+++ DATA FOR THIS EXERCISE

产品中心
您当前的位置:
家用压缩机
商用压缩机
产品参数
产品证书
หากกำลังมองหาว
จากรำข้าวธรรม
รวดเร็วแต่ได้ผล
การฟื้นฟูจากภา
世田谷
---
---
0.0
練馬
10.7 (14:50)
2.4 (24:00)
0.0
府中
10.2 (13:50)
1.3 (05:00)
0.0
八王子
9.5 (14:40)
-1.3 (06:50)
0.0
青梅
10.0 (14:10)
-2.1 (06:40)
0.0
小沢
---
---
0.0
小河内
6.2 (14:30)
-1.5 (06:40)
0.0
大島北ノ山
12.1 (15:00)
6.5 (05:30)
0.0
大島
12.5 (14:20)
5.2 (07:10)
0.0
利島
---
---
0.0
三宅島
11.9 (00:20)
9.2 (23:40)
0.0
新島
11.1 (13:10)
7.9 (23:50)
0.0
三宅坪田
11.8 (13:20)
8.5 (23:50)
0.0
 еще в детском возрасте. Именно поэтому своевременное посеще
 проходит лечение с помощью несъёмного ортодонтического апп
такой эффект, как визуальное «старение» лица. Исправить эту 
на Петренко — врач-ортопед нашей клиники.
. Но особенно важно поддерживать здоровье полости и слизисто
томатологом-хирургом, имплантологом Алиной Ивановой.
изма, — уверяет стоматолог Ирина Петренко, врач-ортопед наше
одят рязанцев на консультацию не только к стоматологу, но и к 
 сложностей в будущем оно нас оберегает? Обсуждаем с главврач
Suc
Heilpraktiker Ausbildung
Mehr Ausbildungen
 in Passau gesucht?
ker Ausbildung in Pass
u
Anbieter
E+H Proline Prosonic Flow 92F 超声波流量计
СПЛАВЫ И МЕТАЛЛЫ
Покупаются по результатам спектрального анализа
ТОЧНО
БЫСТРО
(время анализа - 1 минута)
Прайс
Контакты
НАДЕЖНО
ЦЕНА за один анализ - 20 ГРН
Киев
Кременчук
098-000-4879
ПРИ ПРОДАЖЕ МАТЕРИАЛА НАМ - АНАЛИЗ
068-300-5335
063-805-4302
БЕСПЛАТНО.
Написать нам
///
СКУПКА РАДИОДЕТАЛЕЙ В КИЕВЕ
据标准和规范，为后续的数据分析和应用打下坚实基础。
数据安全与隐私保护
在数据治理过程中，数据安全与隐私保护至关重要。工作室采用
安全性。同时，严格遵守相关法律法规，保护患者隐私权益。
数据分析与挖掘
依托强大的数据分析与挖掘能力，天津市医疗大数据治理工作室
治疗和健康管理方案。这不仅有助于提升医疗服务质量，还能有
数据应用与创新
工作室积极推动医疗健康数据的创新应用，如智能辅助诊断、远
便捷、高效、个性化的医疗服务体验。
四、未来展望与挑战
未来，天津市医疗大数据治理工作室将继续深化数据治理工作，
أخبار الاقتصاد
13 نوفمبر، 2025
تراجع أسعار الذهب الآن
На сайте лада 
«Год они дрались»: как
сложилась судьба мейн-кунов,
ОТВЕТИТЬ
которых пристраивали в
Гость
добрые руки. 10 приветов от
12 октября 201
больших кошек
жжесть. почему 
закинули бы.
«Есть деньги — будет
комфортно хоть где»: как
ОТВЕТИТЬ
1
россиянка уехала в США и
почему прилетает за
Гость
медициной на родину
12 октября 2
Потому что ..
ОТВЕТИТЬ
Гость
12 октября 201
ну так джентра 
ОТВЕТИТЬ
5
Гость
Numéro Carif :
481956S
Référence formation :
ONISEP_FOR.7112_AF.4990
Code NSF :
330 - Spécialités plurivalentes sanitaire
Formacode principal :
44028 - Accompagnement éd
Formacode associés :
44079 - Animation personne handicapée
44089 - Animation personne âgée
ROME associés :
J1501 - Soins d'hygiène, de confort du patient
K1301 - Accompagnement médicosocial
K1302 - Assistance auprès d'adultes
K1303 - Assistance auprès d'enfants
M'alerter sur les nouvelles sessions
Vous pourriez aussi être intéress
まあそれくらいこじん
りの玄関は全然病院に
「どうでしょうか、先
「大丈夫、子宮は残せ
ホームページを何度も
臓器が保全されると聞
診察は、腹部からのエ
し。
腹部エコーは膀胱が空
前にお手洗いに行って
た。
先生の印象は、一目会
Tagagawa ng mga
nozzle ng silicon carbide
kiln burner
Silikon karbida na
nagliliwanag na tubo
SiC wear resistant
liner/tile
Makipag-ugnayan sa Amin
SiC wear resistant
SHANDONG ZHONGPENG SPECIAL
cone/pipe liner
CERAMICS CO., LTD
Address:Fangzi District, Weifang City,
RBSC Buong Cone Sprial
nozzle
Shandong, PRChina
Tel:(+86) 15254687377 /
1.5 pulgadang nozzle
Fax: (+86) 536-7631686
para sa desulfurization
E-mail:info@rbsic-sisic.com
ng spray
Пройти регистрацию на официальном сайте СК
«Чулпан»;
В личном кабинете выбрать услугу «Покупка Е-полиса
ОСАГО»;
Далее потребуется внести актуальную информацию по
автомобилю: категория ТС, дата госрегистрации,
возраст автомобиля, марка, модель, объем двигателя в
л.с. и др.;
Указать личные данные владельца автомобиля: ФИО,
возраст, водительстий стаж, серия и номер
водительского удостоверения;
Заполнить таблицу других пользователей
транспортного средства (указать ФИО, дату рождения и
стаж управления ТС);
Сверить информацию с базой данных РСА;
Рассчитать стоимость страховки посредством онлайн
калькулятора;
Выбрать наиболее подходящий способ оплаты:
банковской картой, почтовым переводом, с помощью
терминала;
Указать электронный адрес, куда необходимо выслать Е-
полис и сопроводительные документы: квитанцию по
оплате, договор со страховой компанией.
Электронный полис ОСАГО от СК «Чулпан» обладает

++++++

__EXERCISE INSTRUCTIONS__:
Gather every line of the listing above that contains the string "personne", treating uppercase and lowercase as different.

__RESULT FOR THIS EXERCISE__:
44079 - Animation personne handicapée
44089 - Animation personne âgée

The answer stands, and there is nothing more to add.